مَا اجْتَمَعَ قَوْمٌ فِي بَيْتٍ مِنْ بُيُوتِ اللَّهِ يَتْلُونَ كِتَابَ اللَّهِ وَيَتَدَارَسُونَهُ بَيْنَهُمْ إِلَّا نَزَلَتْ عَلَيْهِمُ السَّكِينَةُ وَغَشِيَتْهُمُ الرَّحْمَةُ وَحَفَّتْهُمُ الْمَلَائِكَةُ وَذَكَرَهُمُ اللَّهُ فِيمَنْ عِنْدَهُ

Tidaklah suatu kaum berkumpul di salah satu rumah Allah Azza wa Jalla untuk membaca Kitabullah (Al-Qur`an) dan mereka saling mempelajarinya kecuali sakinah (ketenangan) akan turun kepada mereka, majlis mereka penuh dengan rahmat dan para malaikat akan mengelilingi (majlis) mereka serta Allah akan menyebutkan mereka (orang yang ada dalam majlis tersebut) di hadapan para malaikat yang di sisi-Nya. [HR. Muslim]
6. Bacaan Al-Qur`an merupakan “Hilyah” (perhiasan) bagi Ahlul Iman (orang-orang yang beriman).

مَثَلُ الْمُؤْمِنِ الَّذِي يَقْرَأُ الْقُرْآنَ مَثَلُ الْأُتْرُجَّةِ رِيحُهَا طَيِّبٌ وَطَعْمُهَا طَيِّبٌ وَمَثَلُ الْمُؤْمِنِ الَّذِي لَا يَقْرَأُ الْقُرْآنَ مَثَلُ التَّمْرَةِ لَا رِيحَ لَهَا وَطَعْمُهَا حُلْوٌ وَمَثَلُ الْمُنَافِقِ الَّذِي يَقْرَأُ الْقُرْآنَ مَثَلُ الرَّيْحَانَةِ رِيحُهَا طَيِّبٌ وَطَعْمُهَا مُرٌّ وَمَثَلُ الْمُنَافِقِ الَّذِي لَا يَقْرَأُ الْقُرْآنَ كَمَثَلِ الْحَنْظَلَةِ لَيْسَ لَهَا رِيحٌ وَطَعْمُهَا مُرٌّ

Perumpamaan orang mu`min yang membaca Al-Qur`an laksana buah “Al-Utrujah” (semacam jeruk manis) yang rasanya lezat dan harum aromanya, dan perumpamaan orang mu`min yang tidak membaca Al-Qur`an ibarat buah “At-Tamr” (kurma) rasanya lezat dan manis namun tidak ada aromanya, dan perumpamaan orang munafiq yang membaca Al-Qur`an ibarat “Ar-Raihanah” (sejenis tumbuhan yang harum) semerbak aromanya (wangi) namun pahit rasanya, dan perumpamaan orang munafiq yang tidak membaca Al-Qur`an ibarat buah “Al-Handhalah” (nama buah) rasanya pahit dan baunya tidak sedap”. [HR. Bukhari, Muslim dari Abi Musa Al-Asy`ary Radhiyallahu 'anhu].
Dan diriwayatkan Rasulullah Shallallahu ‘alaihi wa sallam juga mengibaratkan bagi orang mukmin yang tidak pernah membaca Al-Qur`an (tidak ada bacaan Al-Qur`an didadanya) ibarat rumah yang tak berpenghuni; gelap, kotor, seolah-olah akan roboh.

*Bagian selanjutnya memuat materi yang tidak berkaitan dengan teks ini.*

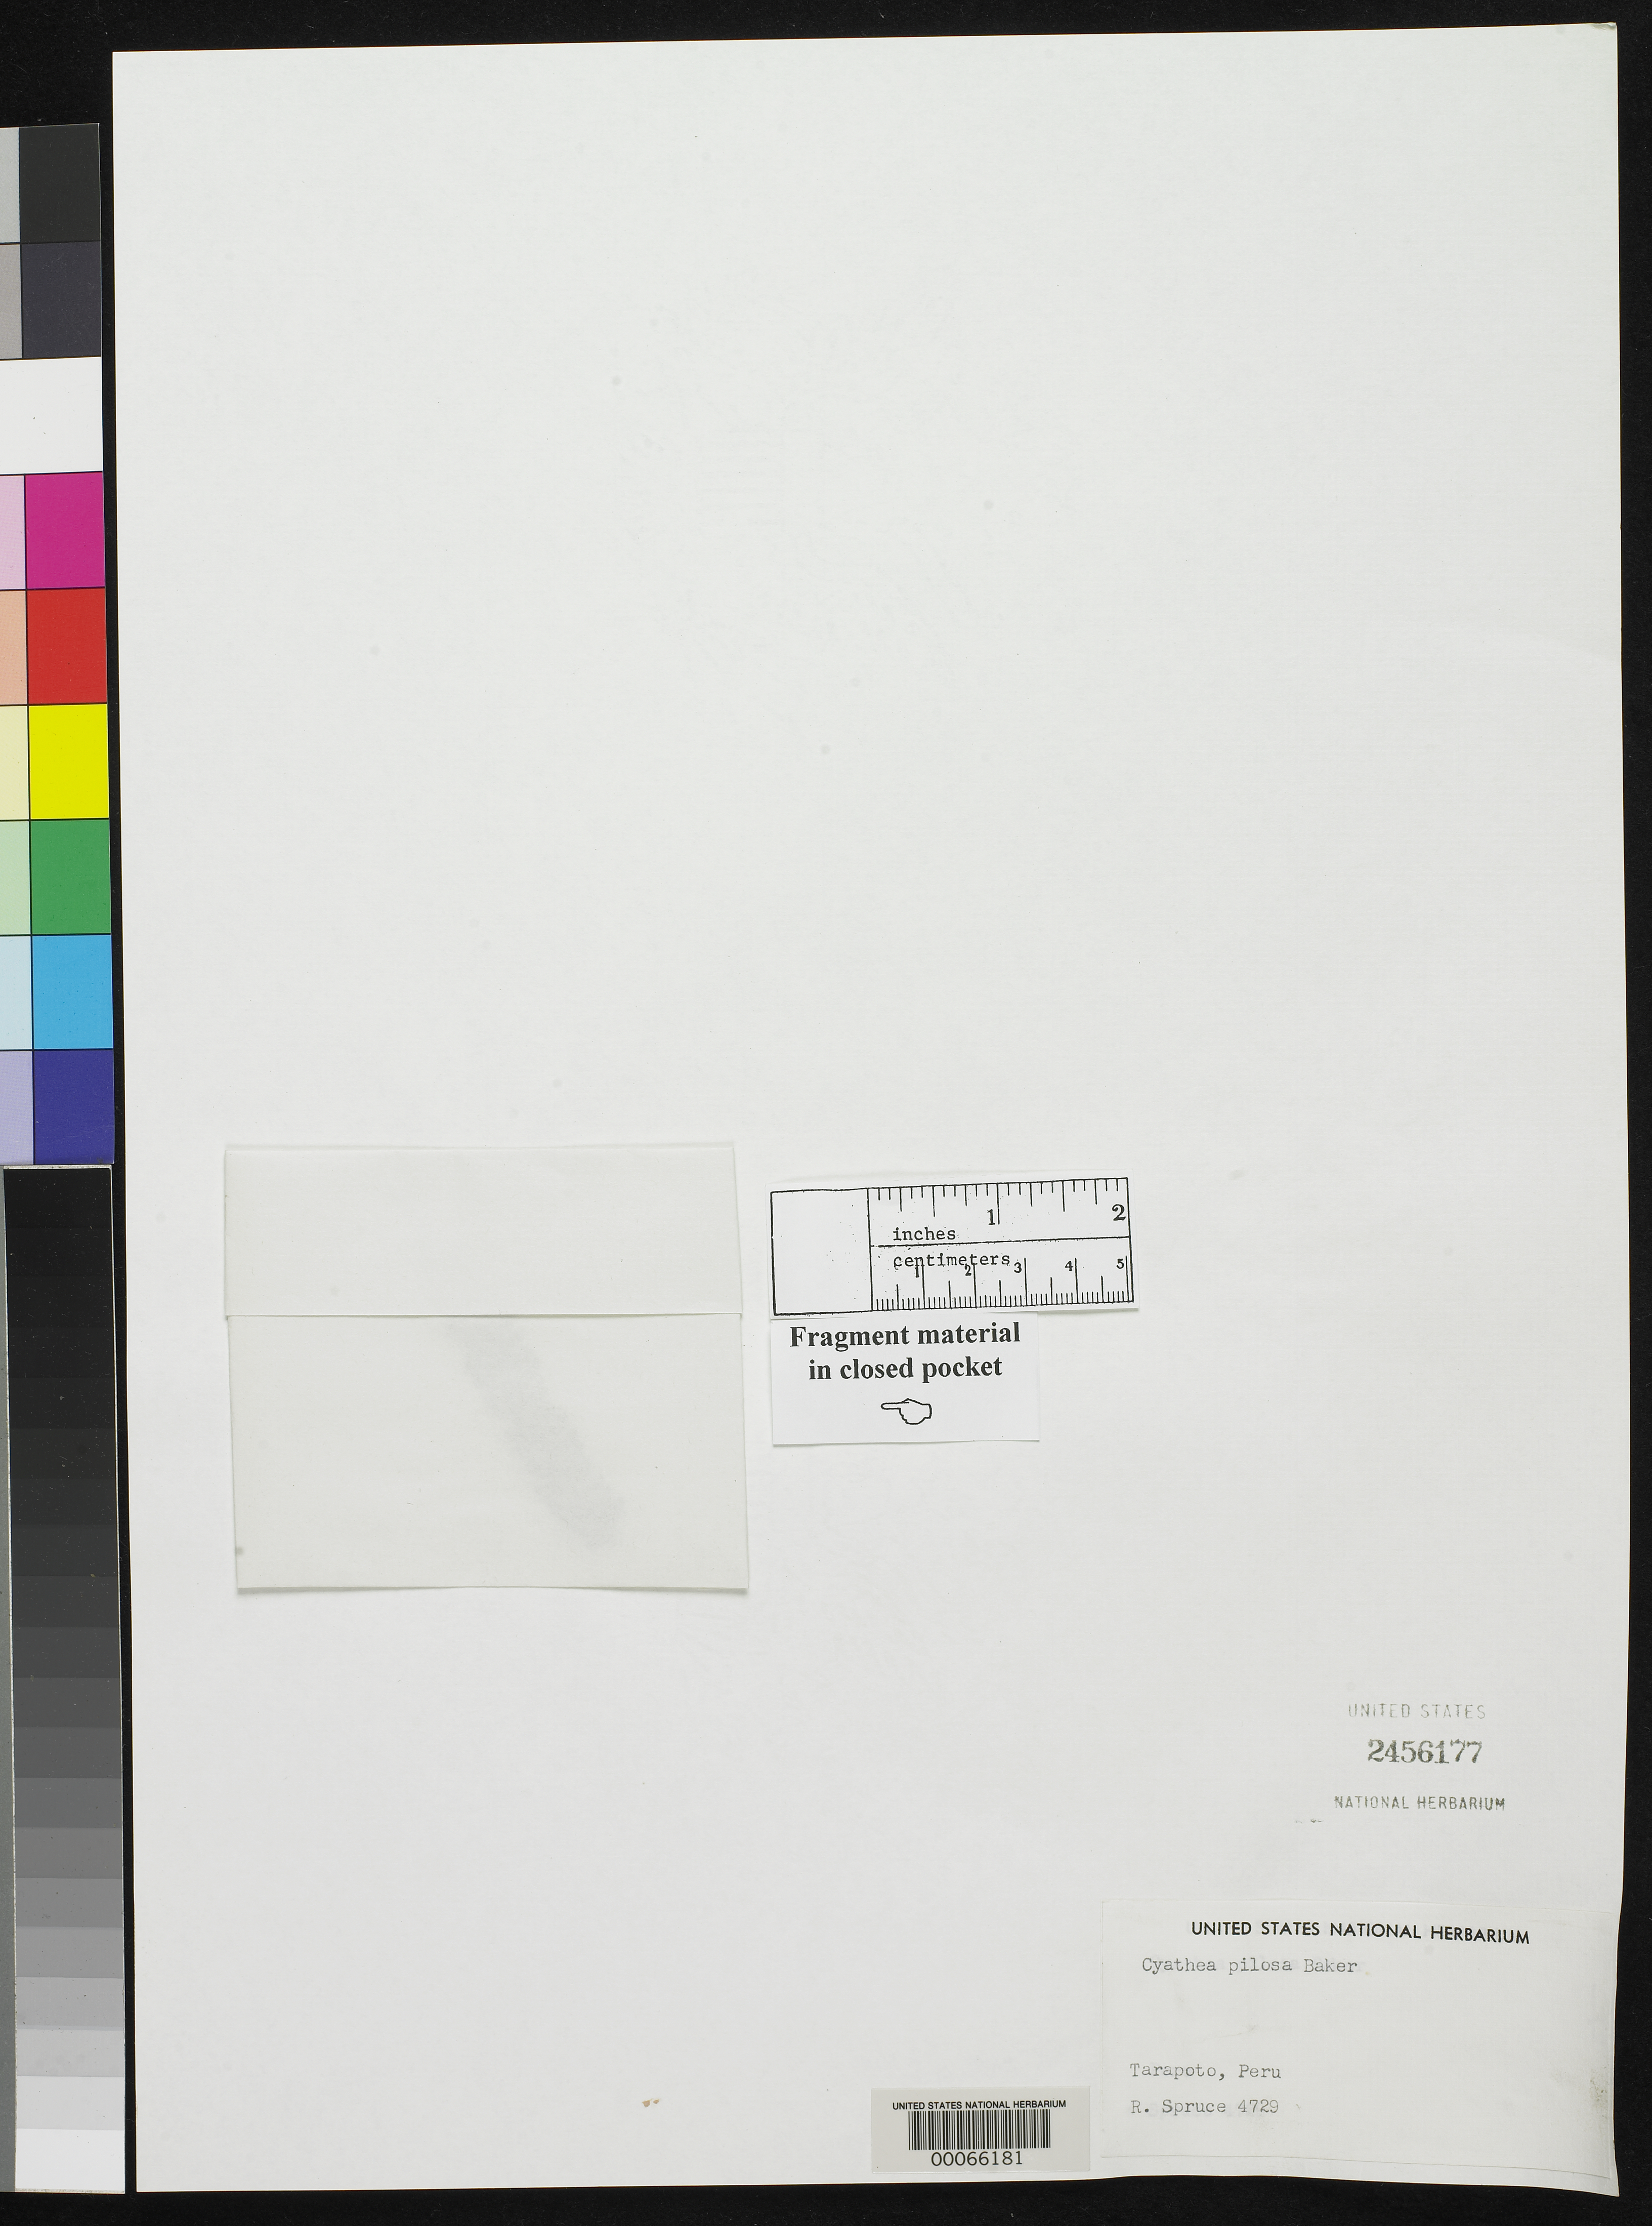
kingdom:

إِنَّ الَّذِي لَيْسَ فِي جَوْفِهِ شَيْءٌ مِنَ الْقُرْآنِ كَالْبَيْتِ الْخَرِبِ

Sesungguhnya orang yang di dalam dadanya (hatinya) tidak ada bacaan Al-Qur`an (yakni tidak memiliki hafalannya) ibarat sebuah rumah yang hendak roboh. [HR. At-Tirmidzi, dan lainya] [Tetapi hadits ini didha’ifkan oleh Syeikh Salim Al-Hilali di dalam Bahjatun Nazhirin II/230, no:1000, sehingga tidak bisa dijadikan hujjah. -Red]
7. Orang yang berhak menjadi imam shalat adalah orang yang paling banyak hafalan Al-Qur`an dan luas pengetahuannya terhadap ilmu-ilmu Al-Qur`an.

يَؤُمُّ الْقَوْمَ أَقْرَؤُهُمْ لِكِتَابِ اللَّهِ

Orang yang paling berhak menjadi imam (dalam shalat) adalah orang yang paling pandai membaca Al-Qur`an. [HR. Muslim]
8. Boleh hasad kepada orang yang ahli Al-Qur`an dan mengamalkannya.

لَا حَسَدَ إِلَّا عَلَى اثْنَتَيْنِ رَجُلٌ آتَاهُ اللَّهُ هَذَا الْكِتَابَ فَقَامَ بِهِ آنَاءَ اللَّيْلِ وَآنَاءَ النَّهَارِ وَرَجُلٌ آتَاهُ اللَّهُ مَالًا فَتَصَدَّقَ بِهِ آنَاءَ اللَّيْلِ وَآنَاءَ النَّهَارِ

Tidak boleh hasad* kecuali kepada dua orang : (1) Seseorang yang dikaruniai Al-Qur`an oleh Allah Ta’ala, kemudian ia melaksanakannya, di waktu siang maupun malam. (2) Seseorang yang dikaruniai harta oleh Allah kemudian ia bershadaqah dengannya di waktu siang maupun malam. [HR. Muslim]
* Yang dimaksud adalah ghibthah, yaitu: menginginkan kebaikan seorang tanpa menginginkan hilangnya dari orang tersebut-Red
9. Membaca dan memahami Al-Qur`an tidak bisa disamai oleh kemewahan harta duniawi.

أَفَلَا يَغْدُو أَحَدُكُمْ إِلَى الْمَسْجِدِ فَيَعْلَمُ أَوْ يَقْرَأُ آيَتَيْنِ مِنْ كِتَابِ اللَّهِ عَزَّ وَجَلَّ خَيْرٌ لَهُ مِنْ نَاقَتَيْنِ وَثَلَاثٌ خَيْرٌ لَهُ مِنْ ثَلَاثٍ وَأَرْبَعٌ خَيْرٌ لَهُ مِنْ أَرْبَعٍ وَمِنْ أَعْدَادِهِنَّ مِنَ الْإِبِلِ

Tidakkah salah seorang di antara kamu berangkat ke masjid untuk mengetahui atau membaca dua ayat dari Kitabullah lebih baik baginya daripada dua onta, dan tiga (ayat) lebih baik baginya dari pada tiga (onta), dan empat (ayat) lebih baik baginya dari pada empat (onta), begitu seterusnya sesuai dengan jumlah (ayat lebih baik) dari onta. [HR. Muslim dari ‘Uqbah bin Amir]
10. Tilawah Al-Qur`an akan dapat melembutkan hati bagi pembacanya atau orang yang mendengarkanya dengan baik.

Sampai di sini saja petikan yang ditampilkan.